PS: Da fällt mir — wie so oft — eine Stelle aus der Serie „The West Wing“ ein. In der Folge „Enemies Foreign and Domestic“ geht es um einen (Update: nicht wirklich fiktiven) Vorfall in Saudi-Arabien: 17 Mädchen verbrannten weil die Religionspolizei sie nicht aus einer brennenden Schule rettete. Die Pressesprecherin C.J. steigert sich im offiziellen Presse-Briefing zu einem bemerkenswerten Monolog:

„Outraged? I’m barely surprised. This is a country where women aren’t allowed to drive a car. They’re not allowed to be in the company of any man other than a close relative. They’re required to adhere to a dress code that would make a Maryknoll nun look like Malibu Barbie. They beheaded 121 people last year for robbery, rape, and drug trafficking. They have no free press, no elected government, no political parties. And the Royal Family allows the Religious Police to travel in groups of six carrying nightsticks and they freely and publicly beat women. But ‚Brutus is an honorable man.‘ 17 schoolgirls were forced to burn alive because they weren’t wearing the proper clothing. Am I outraged? No. . . . That is Saudi Arabia, our partners in peace.“

Zwei Missverständnisse zur Anonymität

Ich habe grade Mal „Anne Will“ eingeschaltet und erinnere mich lebhaft, warum ich das sonst nicht tue. Gerade beim Thema Anonymität verschanzen sich beide Seiten hinter Scheinargumenten.

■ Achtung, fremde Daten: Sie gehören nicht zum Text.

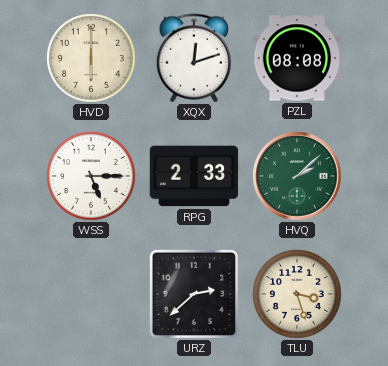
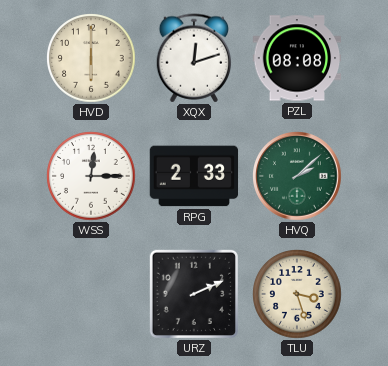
WSS: 5:15 -> 12:15
URZ: 2:38 -> 2:11
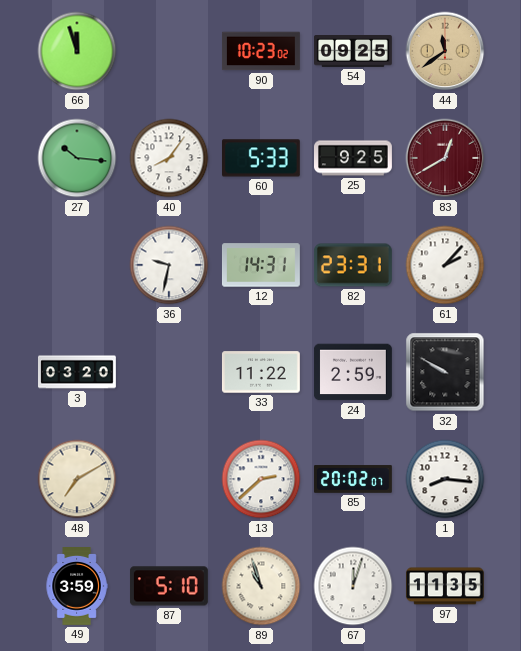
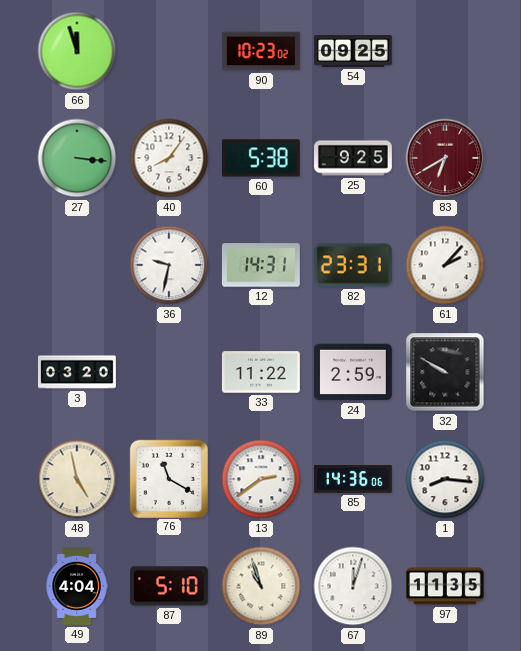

Die eine Seite argumentiert, dass im Internet alle Hemmungen fallen und dass durch die Anonymität des Internets der Schmutz nach oben gespült wird, dass der Mob die Unschuldsvermutung ignoriert und sich selbst zum Ankläger und Richter erhebt. Verletzende Zitate finden sich zu Hauf.

Das sind Scheinargumente. Denn die Unschuldsvermutung bindet natürlich in erster Linie Institutionen. Der Bürger selbst kann jeden schuldig halten, den er will und darf dies — in Grenzen — natürlich auch ausdrücken. Das ist Meinungsfreiheit. Dass im Internet so einfach die übelsten Beschimpfungen zu finden sind, liegt zu einem großen Teil an einem einfachen Umstand: Außerhalb des Internets wird nicht immer jede Äußerung mitgeschrieben und ist nicht googlebar. Wenn in Kneipen, im Sportverein auf Kinderspielplätzen diskutiert wird, trägt niemand ein Gesetzbuch unterm Arm. Und wenn Missstände beobachtet werden, darf natürlich nicht alleine der Staatsanwalt Akten lautlos hin- und herschieben, bis der Richter sein Urteil gesprochen hat. Wenn mir jemand die Vorfahrt nimmt, wenn vor meinem Fenster ein Auto ein anderes rammt, gibt es kein Verbot darüber zu sprechen, was ich gesehen habe.

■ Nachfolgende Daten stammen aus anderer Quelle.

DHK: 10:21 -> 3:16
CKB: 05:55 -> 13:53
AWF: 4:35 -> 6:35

Die andere Seite erhebt die Anonymität zur wesentlichen Voraussetzung der Kontrolle von unten. Das ist bei Whistlerblowern, die Skandale im eigenen Haus aufdecken, selbstverständlich so. Für einen engagierten Plagiatsjäger, der in keiner direkten Beziehung zu dem vermeintlichen Plagiatoren steht, jedoch eher nicht. Eine Berichterstattung über die Plagiate wäre durch nicht-anonyme Plagiatsjäger nicht eingeschränkt oder verhindert worden. Journalisten lieben es, wenn sie jemanden anrufen können, wenn sie Nachfragen stellen können und etwas erklärt bekommen. Natürlich sind wir Journalisten gerade in solch gehypten Themen lästig, wir rufen an, wir stellen haufenweise Fragen, verstehen etwas falsch, zerren Personen an die Öffentlichkeit, die lieber für sich geblieben wären. (In meinem Eckchen des Journalismus bleibt mir das zum Glück weitgehend erspart.) Aber die Berichterstattung wäre nicht verhindert worden. So hätte ein kundiger Vroniplagger die Behauptungen des Herrn Chatzimarkakis on the fly korrigieren und in Kontext stellen können. Ich persönlich hätte aber auch keine Lust auf die Live-Konfrontation vor Millionenpublikum.

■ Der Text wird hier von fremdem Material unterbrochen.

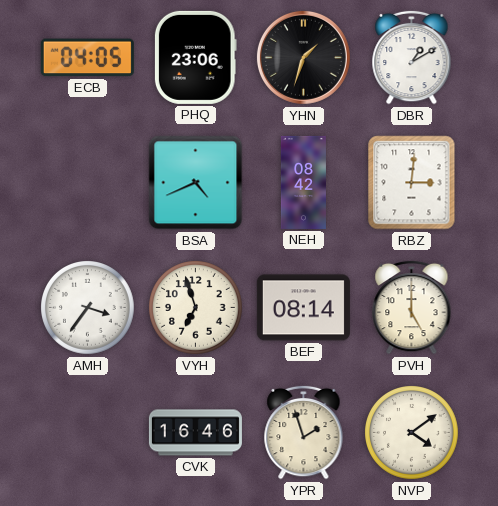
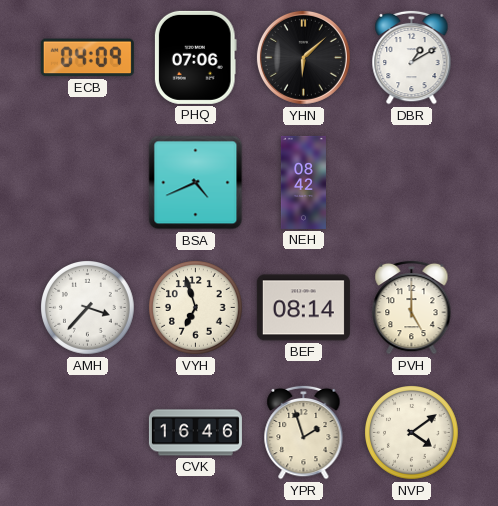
ECB: 04:05 -> 04:09
PHQ: 23:06 -> 07:06
YHN: 1:33 -> 6:08
RBZ: 3:01 -> none
AMH: 3:36 -> 3:37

Viel realer sind jedoch andere Probleme, die dafür sprechen, anonym zu bleiben. Wer Geld hat, hat Anwälte — Abmahnungen sind schnell geschrieben und schwer wieder abgewehrt. Chefs und Kollegen haben politische Meinungen und Wikis können offenbaren, wer in der Kernarbeitszeit etwas machte, was mit seinem Haupt-Job nichts zu tun hatte (auch wenn derjenige die Zeit selbstverständlich durch Überstunden mehr als aufholt).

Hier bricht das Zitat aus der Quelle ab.